→ YOUR OBJECTIVE: Using the records below, write out the line with "vfov_deg: 45.4" and each line after it through the final one, exactly, and only those.

(RECORDS FOR THE EXERCISE Opens)

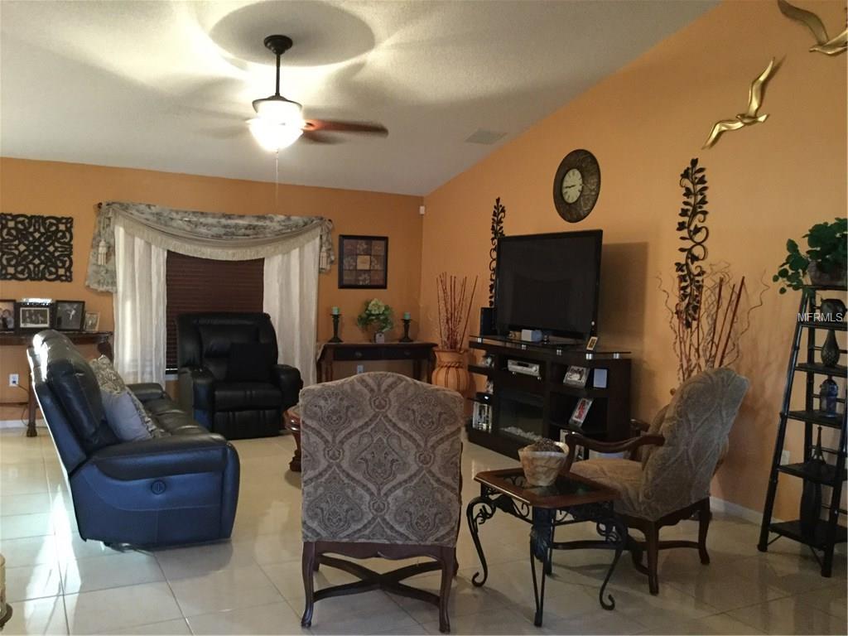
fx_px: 759
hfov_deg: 58.4
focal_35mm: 31
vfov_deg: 45.4
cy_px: 318
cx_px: 424
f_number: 2.4
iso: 500
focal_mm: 3.3
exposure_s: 1/15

(RECORDS FOR THE EXERCISE Closes)

→ FINAL ANSWER:
vfov_deg: 45.4
cy_px: 318
cx_px: 424
f_number: 2.4
iso: 500
focal_mm: 3.3
exposure_s: 1/15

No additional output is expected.